Friday, February 26, 2010

The Cat and the Preacher - Part 5

To start at the beginning, click Write Richly: The Cat and the Preacher - Part 1. To see previous chapter, use navigation links at bottom, i.e., "Older Post".

Part 5

Much of the rest of the week Matilda spent with her circular cloth-stretching frame and red and orange thread sewing her latest needlework project while the soap operas and "One Life to Live," played loudly. Each evening–the news was so bloody and contentious these days–she brought out her Holy Bible, highlighting in yellow the key parts about the miracles Jesus did, written into Matthew, Mark, Luke, and John.

Every once in a while as she read it aloud to Cinnamon, she’d look up and say, “Now, girl, you mustn’t be sleeping through my spiritual reading,” or “What do you think of that, kitten?” and the cat, likely as not, would stretch out, front low, rear high, tail high and loose, a snake waving this way and that, claws piercing the fabric of the cushion, and she would open her mouth wide with a terrifically flexed, pink tongue, yawning. At times, Cinnamon, too, would, like any seven year-old, try to steal away, often ending up sitting at her perch on the window sill, but the old lady would pick her up and bring her right back. “Concentrate, now, honey! It's important. You need to be saved.”

Cinnamon rarely articulated an actual complaint nor did she meow for Matilda to repeat anything. Matilda concluded that the cat had no argument with the logic. Obviously such a loving kitten would want to live eternity wherever Matilda was after both had passed on to The Better World that Pastor Todd, and a slew of other fine men before him, had spent lifetimes preaching about.

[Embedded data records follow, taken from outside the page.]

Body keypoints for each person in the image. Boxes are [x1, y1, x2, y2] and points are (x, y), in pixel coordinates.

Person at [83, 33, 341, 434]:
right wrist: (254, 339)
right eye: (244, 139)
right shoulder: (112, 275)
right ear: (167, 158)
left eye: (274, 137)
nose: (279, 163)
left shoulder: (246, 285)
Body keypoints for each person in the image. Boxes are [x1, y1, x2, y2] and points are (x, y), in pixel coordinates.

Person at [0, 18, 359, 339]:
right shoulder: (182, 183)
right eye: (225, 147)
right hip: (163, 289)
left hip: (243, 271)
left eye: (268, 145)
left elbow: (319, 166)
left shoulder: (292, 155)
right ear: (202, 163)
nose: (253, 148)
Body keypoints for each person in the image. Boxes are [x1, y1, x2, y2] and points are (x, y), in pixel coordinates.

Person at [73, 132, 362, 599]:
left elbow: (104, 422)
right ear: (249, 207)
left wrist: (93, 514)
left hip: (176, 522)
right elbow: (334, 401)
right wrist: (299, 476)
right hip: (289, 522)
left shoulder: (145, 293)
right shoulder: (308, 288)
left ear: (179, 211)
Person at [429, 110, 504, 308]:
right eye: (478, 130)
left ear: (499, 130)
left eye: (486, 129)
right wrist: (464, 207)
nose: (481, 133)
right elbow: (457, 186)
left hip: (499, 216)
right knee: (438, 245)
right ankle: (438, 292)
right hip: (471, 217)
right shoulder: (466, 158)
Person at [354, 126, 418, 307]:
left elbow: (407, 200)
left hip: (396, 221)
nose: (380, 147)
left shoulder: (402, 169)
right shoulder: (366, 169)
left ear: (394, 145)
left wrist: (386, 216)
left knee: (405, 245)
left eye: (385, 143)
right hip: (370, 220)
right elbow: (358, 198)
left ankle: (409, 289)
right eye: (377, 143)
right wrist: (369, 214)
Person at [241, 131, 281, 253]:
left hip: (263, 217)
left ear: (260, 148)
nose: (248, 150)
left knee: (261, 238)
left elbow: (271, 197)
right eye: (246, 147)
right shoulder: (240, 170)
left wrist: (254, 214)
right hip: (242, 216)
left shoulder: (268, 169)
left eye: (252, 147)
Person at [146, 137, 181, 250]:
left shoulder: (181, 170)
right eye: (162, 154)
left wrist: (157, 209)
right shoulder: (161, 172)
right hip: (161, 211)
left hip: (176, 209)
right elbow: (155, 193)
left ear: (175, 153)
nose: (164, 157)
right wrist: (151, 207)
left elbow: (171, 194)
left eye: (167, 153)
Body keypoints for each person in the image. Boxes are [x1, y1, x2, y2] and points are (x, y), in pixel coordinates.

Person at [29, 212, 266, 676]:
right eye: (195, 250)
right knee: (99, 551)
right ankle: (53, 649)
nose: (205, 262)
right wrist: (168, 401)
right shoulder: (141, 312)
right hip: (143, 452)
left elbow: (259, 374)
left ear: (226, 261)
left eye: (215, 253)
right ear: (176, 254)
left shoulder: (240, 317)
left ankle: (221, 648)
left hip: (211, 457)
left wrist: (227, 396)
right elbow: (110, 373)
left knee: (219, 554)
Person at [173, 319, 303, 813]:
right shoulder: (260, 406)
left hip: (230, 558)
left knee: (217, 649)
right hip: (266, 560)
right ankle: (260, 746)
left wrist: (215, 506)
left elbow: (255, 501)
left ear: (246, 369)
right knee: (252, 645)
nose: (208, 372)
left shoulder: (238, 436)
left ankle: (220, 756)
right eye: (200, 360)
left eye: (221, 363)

"Why can’t Cousin Carolina be as smart as you? She’s pushing, what, 73 now, but still, after all these years, belongs to Atheists of America and has the nerve to admit it out loud. I love her still, silly creature. She says she never saw an angel, whoa, and says a sensible person couldn't possibly base the only life they were going to live on 2000 year old fables from bearded religious fanatics, stories like Jesus doing magic and Moses parting the Red Sea.”

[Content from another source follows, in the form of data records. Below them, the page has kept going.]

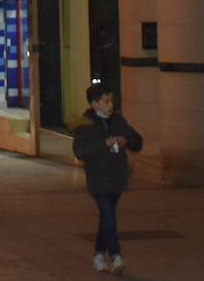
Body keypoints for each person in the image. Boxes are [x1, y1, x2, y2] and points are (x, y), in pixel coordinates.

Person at [72, 82, 143, 274]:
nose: (111, 105)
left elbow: (138, 141)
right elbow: (80, 151)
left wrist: (126, 140)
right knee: (109, 217)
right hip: (99, 179)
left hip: (117, 178)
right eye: (106, 101)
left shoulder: (117, 120)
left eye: (111, 100)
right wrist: (104, 144)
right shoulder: (85, 125)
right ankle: (116, 256)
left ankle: (97, 255)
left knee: (106, 218)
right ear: (95, 104)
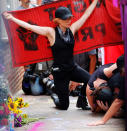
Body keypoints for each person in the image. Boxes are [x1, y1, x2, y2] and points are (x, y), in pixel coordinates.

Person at [3, 0, 98, 110]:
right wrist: (12, 18)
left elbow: (86, 15)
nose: (69, 20)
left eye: (70, 18)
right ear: (58, 20)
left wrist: (95, 1)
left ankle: (81, 100)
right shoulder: (51, 32)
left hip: (72, 68)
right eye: (66, 19)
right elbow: (30, 27)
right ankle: (55, 97)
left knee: (91, 80)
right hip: (60, 73)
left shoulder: (72, 28)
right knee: (64, 106)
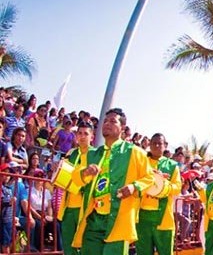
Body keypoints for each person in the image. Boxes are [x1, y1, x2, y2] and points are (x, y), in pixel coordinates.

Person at [71, 108, 154, 255]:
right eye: (105, 121)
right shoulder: (92, 154)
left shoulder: (135, 152)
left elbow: (149, 178)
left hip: (118, 219)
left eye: (113, 121)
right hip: (93, 218)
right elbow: (76, 178)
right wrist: (85, 172)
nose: (107, 124)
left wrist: (133, 187)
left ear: (122, 128)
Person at [136, 134, 181, 255]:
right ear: (149, 145)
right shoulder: (142, 162)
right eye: (154, 143)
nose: (156, 146)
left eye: (159, 143)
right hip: (142, 218)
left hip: (163, 219)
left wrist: (163, 184)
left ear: (165, 145)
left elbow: (177, 188)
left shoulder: (172, 165)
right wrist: (151, 176)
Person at [57, 121, 92, 255]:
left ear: (92, 136)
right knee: (68, 246)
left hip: (85, 208)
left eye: (86, 133)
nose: (82, 136)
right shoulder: (71, 154)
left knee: (84, 247)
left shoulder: (95, 155)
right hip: (68, 207)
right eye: (80, 133)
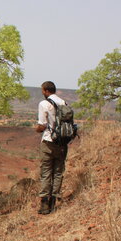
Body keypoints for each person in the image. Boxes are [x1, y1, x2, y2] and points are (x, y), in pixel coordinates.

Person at [35, 81, 67, 214]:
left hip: (48, 141)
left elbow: (42, 125)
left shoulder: (44, 104)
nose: (42, 92)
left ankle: (44, 204)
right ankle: (53, 202)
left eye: (42, 90)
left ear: (46, 90)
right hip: (62, 142)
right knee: (58, 172)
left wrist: (37, 129)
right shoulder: (63, 103)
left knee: (46, 172)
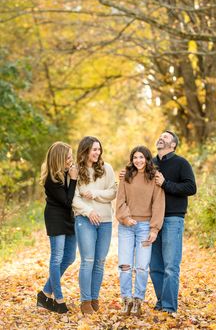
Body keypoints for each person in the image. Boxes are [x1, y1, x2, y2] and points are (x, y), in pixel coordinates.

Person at [150, 131, 197, 314]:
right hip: (153, 220)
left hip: (172, 218)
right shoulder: (150, 164)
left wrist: (165, 183)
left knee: (170, 265)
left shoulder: (181, 163)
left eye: (166, 137)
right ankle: (162, 301)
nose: (161, 138)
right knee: (155, 266)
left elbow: (191, 187)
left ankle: (169, 306)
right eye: (160, 136)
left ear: (173, 144)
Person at [116, 146, 165, 317]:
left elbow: (158, 204)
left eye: (141, 157)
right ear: (132, 159)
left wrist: (154, 229)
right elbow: (120, 200)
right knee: (125, 266)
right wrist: (126, 218)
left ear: (147, 159)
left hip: (145, 227)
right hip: (126, 226)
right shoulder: (125, 176)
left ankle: (138, 300)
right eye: (135, 157)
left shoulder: (155, 178)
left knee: (142, 267)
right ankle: (126, 300)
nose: (138, 161)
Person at [72, 136, 117, 315]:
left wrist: (96, 193)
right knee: (88, 261)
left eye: (99, 149)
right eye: (93, 149)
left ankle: (94, 298)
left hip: (105, 221)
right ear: (85, 151)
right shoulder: (75, 171)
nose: (97, 153)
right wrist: (88, 211)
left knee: (99, 262)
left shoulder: (107, 169)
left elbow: (113, 191)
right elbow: (73, 197)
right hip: (85, 220)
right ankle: (85, 301)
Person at [37, 141, 78, 314]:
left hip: (69, 219)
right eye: (67, 157)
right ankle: (58, 299)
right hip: (55, 218)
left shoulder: (67, 172)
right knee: (56, 258)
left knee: (69, 257)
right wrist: (74, 179)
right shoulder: (51, 179)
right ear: (59, 158)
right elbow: (67, 201)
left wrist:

The cat scratched vigorously a spot behind her hear.

“My, some people have peculiar ideas. Isn't that right, Cinn?" The old lady had an itch and scratched a spot in her thinning hair on top. The cat took this as an opportunity to leap off her sofa and run down the hall.

“Now don’t you track that litter all over, Cinn, and for God’s sake, don’t miss the box like you did yesterday.”

While doing the dishes and throwing out the dirty tray that came with TV dinners, Matilda noticed Cinnamon rubbing her warm whiskers against her fallen socks and ghostly white calves, bulging blueish veins crisscrossing where they never used to be. She was getting used to being disappointed at aging.

"Cinn, girl, you learned all about Jesus the last couple months. Now we need to go to church together and hear Mr. Todd speak. He's such a wonderful speaker, better than me. Our congregation sings their hearts out, too. It'll be a lot like listening to Lawrence Welk."

She let the water drain from the sink, stacking the dishes on the thick towel spread out on the immaculate, tiny Formica counter top.

"I'm going to get that man to baptize you come hell or high water,” she said to no one who was visible. The cat trotted over to the sewing basket and hid behind it. “Oh, God help us, I scared you.” She laughed and carefully holding on to the counter, turned for the cat. Cinnamon, seeming disconcerted at what she heard, sprang away from her reach, out of the kitchen and down the hall. She wound up on top of the couch looking out the front window, Matilda assumed, counting the slender, young girls and laboring guys jogging by under threatening gray clouds.

But firm determination made Matilda feel strong enough to pull it off. How very important the whole thing was.